Effects of miR-125b on proliferation, invasion and migration of pancreatic cancer cells through targeted regulation of SMYD2 signaling pathway
10.3760/cma.j.cn115807-20240226-00056
- VernacularTitle:miR-125b通过靶向调控SMYD2信号通路对胰腺癌细胞增殖、侵袭和迁移的影响
- Author:
Wenyuan YANG
1
;
Lei MA
;
Xi WANG
;
Xiaolong JIN
Author Information
1. 浙江省台州市中心医院(台州学院附属医院)消化内科,台州 318000
- Publication Type:Journal Article
- Keywords:
miR-125b;
SMYD2;
Pancreatic cancer;
Proliferation;
Invasion;
Migration
- From:
Chinese Journal of Endocrine Surgery
2025;19(3):341-346
- CountryChina
- Language:Chinese
-
Abstract:
Objective:To explore the effects of miR-125b on the proliferation, invasion and migration of pancreatic cancer cells by targeting SMYD2 signaling pathway.Methods:The expression of miRNA-125b in Aspc-1 and BxPC-3 lines of pancreatic cancer cells were detected. miRDB, ENCORI and TargetScan databases were used to predict the potential target genes of miRNA-125b. The downstream target genes of miRNA-125b were identified by qPCR assay and double luciferase reporter gene assay. Western blot analysis was performed to detect SMYD2 protein expression after transfection with miRNA-125b inhibitor. EdU staining, Annexin V-FITC/PI assay and Annexin V-FITC/PI assay were used to detect the effects of miRNA-125b inhibitor transfection and simultaneous transfection of miRNA-125b and SMYD2 inhibitor on cell proliferation, clonogenesis and apoptosis.Results:The expression level of miRNA-125b in pancreatic cancer cell lines was higher than that in normal pancreatic duct cells ( P<0.05).

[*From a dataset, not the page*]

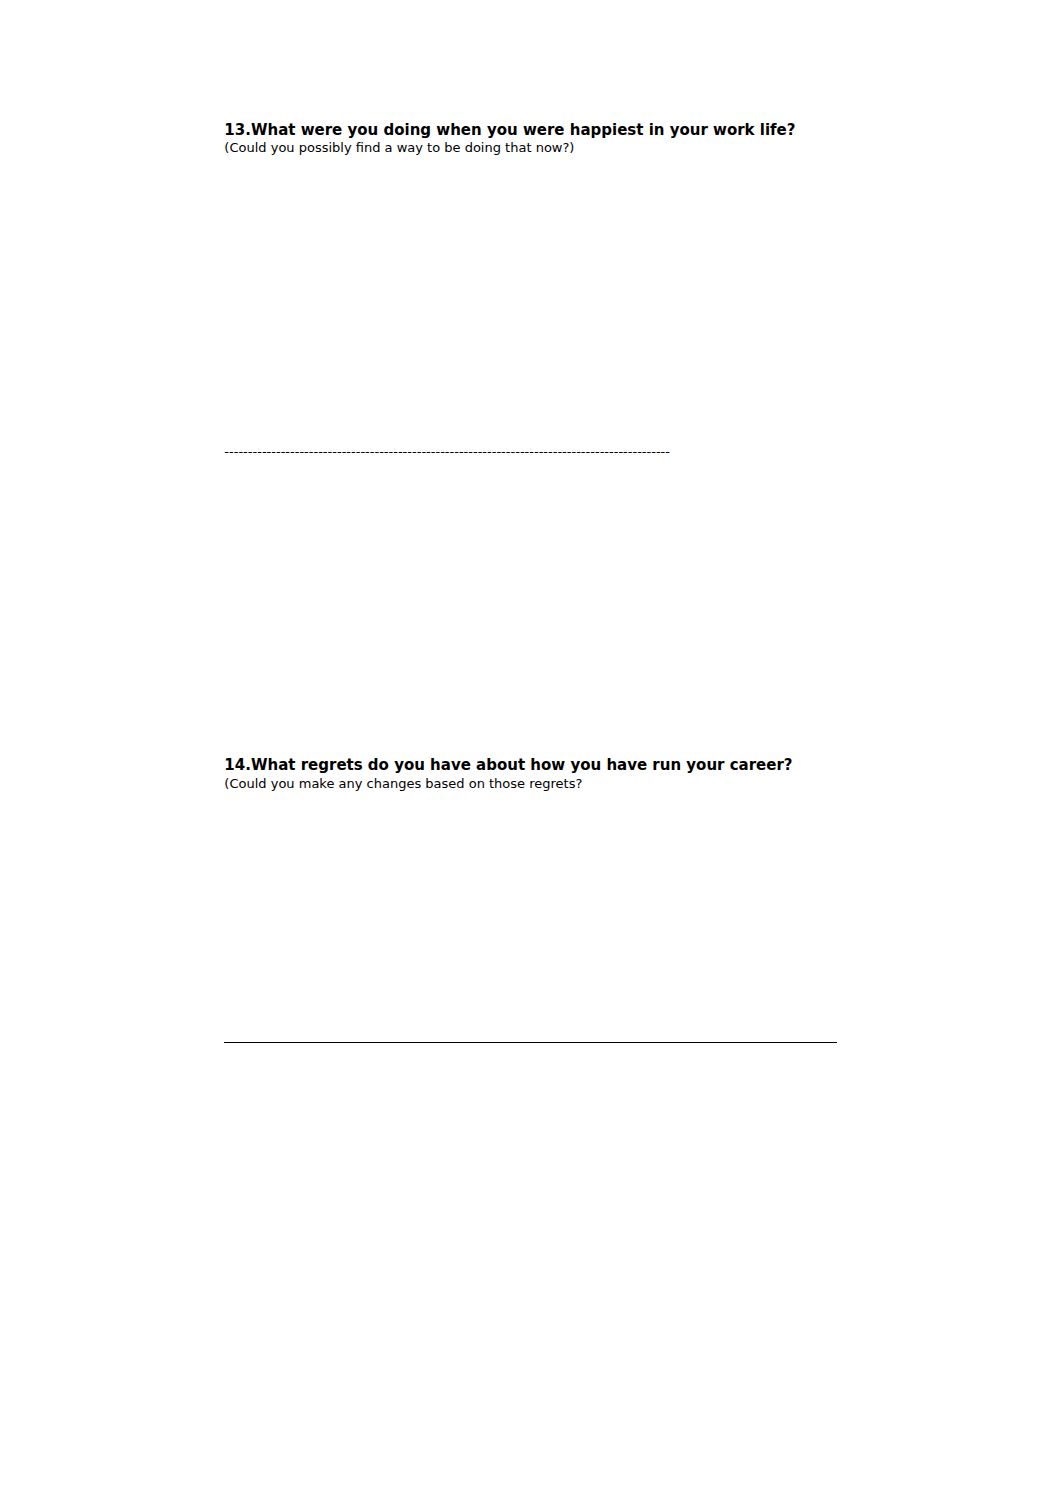13.What were you doing when you were happiest in your work life?
(Could you possibly find a way to be doing that now?)
-----------------------------------------------------------------------------------------------
14.What regrets do you have about how you have run your career?
(Could you make any changes based on those regrets?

The downstream target gene of miRNA-125b was identified as SMYD2 by qPCR assay and double luciferase reporter gene assay. The expression of SMYD2 protein in miR-125b inhibitor group was higher than that in NC group ( P<0.01). EdU cell proliferation assay showed that the number of miRNA-125b positive cells in inhibitor group was lower than that in NC group and Inhibitor NC group ( P<0.05). The number of clones in miR-125b inhibitor+si-SMYD2 group was more than that in miR-125b inhibitor group ( P<0.01). Annexin V-FITC/PI assay showed that the apoptosis number of cell cells in miR-125b inhibitor+si-SMYD2 group was lower than that in miR-125b inhibitor group ( P<0.01) . Conclusion:miRNA-125b is highly expressed in pancreatic cancer cells, and can directly affect the expression of SMYD2 gene, thereby promoting the proliferation and inhibiting the apoptosis of pancreatic cancer cells.